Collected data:
● ● ● ● ●
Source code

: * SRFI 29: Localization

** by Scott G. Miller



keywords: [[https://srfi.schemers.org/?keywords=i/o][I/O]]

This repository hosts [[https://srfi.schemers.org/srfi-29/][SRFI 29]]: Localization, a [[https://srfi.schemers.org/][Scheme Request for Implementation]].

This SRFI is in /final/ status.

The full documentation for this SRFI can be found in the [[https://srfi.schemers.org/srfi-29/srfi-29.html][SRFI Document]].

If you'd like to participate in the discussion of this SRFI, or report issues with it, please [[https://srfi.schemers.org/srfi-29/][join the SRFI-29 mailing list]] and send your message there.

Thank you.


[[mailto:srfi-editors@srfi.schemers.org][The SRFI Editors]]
● ● ● ● ●
Whenever a line includes the word "schemers", pull it out of the entries.

# ANSWER SPACE
keywords: [[https://srfi.schemers.org/?keywords=i/o][I/O]]
This repository hosts [[https://srfi.schemers.org/srfi-29/][SRFI 29]]: Localization, a [[https://srfi.schemers.org/][Scheme Request for Implementation]].
The full documentation for this SRFI can be found in the [[https://srfi.schemers.org/srfi-29/srfi-29.html][SRFI Document]].
If you'd like to participate in the discussion of this SRFI, or report issues with it, please [[https://srfi.schemers.org/srfi-29/][join the SRFI-29 mailing list]] and send your message there.
[[mailto:srfi-editors@srfi.schemers.org][The SRFI Editors]]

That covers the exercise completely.